Anne Veenendaal

Personal information
- Born: 7 September 1995 (age 31)
- Height: 1.76 m (5 ft 9 in)

Sport
- Sport: Field hockey
- Position: Goalkeeper
- Club: Amsterdam

National team
- Years: Team / Caps / Goals
- 2015–: Netherlands / 102 / (0)

Medal record
Olympic Games
| Gold medal – first place | 2024 Paris | Team |
World Cup
| Gold medal – first place | 2018 London |  |
| Gold medal – first place | 2022 Terrassa/Amstelveen |  |
| Silver medal – second place | 2026 Wavre/Amstelveen |  |
European Championship
| Gold medal – first place | 2017 Amstelveen |  |
| Gold medal – first place | 2019 Antwerp |  |
| Gold medal – first place | 2021 Amstelveen |  |
| Gold medal – first place | 2023 Mönchengladbach |  |
| Gold medal – first place | 2025 Mönchengladbach |  |
| Silver medal – second place | 2015 London |  |
Champions Trophy
| Gold medal – first place | 2018 Changzhou |  |
| Silver medal – second place | 2016 London |  |

= Anne Veenendaal =

Dutch field hockey player

Anne Veenendaal (born 7 September 1995) is a Dutch field hockey player for the Dutch national team who plays as a goalkeeper.

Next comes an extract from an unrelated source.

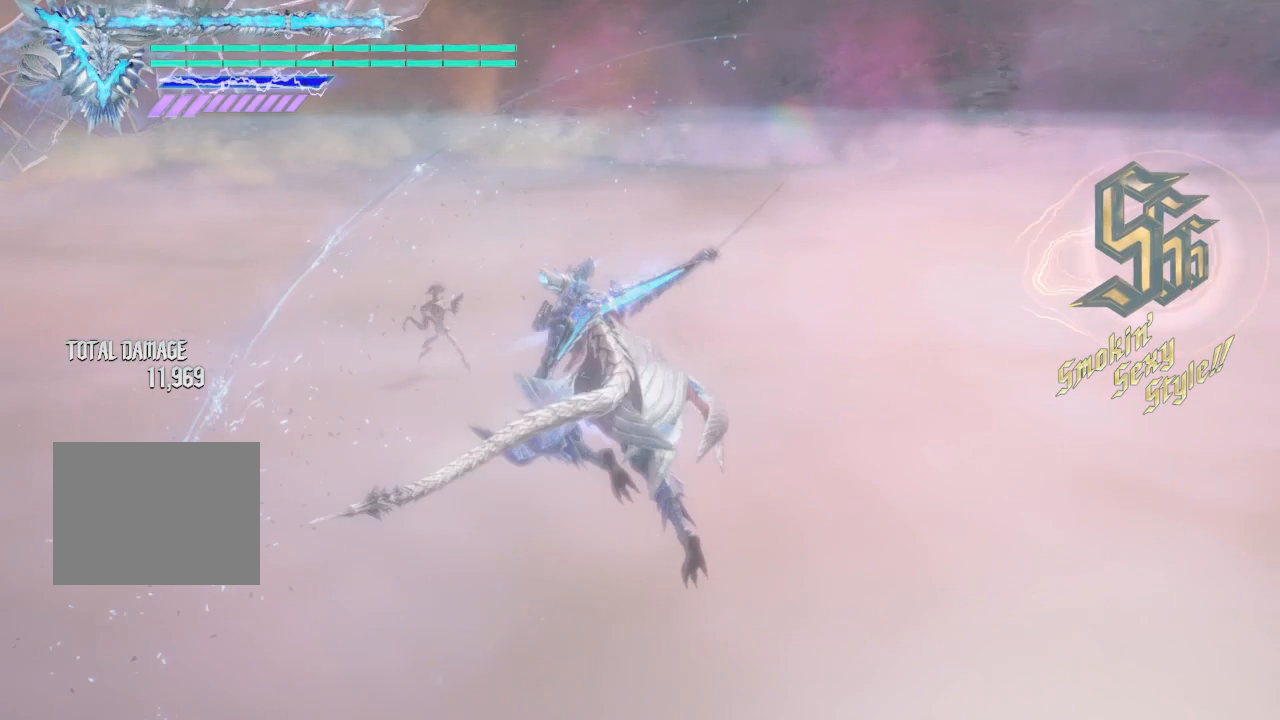
{"buttons": ["Y"], "left_stick": "up", "right_stick": "center", "events": [[250, "Y", "up"], [375, "Y", "down"]]}
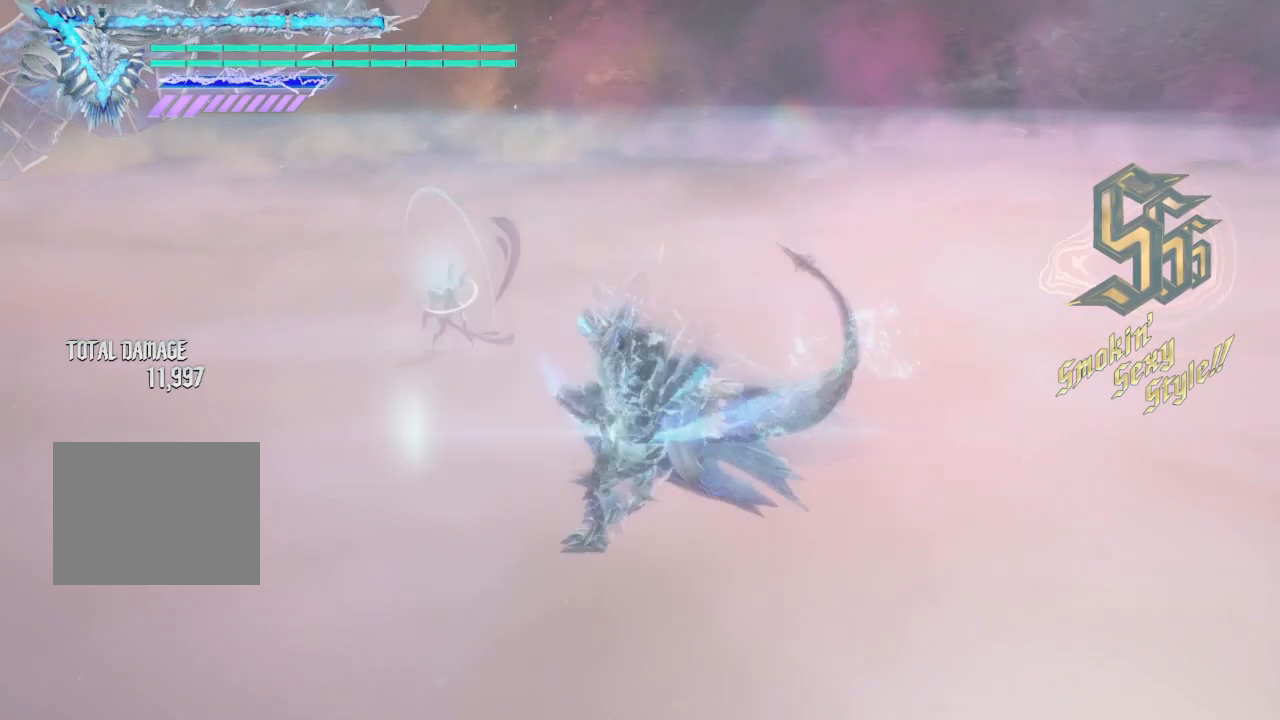
{"buttons": [], "left_stick": "up", "right_stick": "center", "events": [[500, "Y", "up"]]}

Veenendaal made her debut for the Netherlands national team on 22 August 2015, at the age of nineteen, in a match against Poland during the 2015 European Championship in London.

With the Dutch team she won gold at the 2017 European Championship, and the 2018 World Cup. She was also part of the gold-winning women's field hockey team at the 2024 Paris Olympics. She is openly lesbian.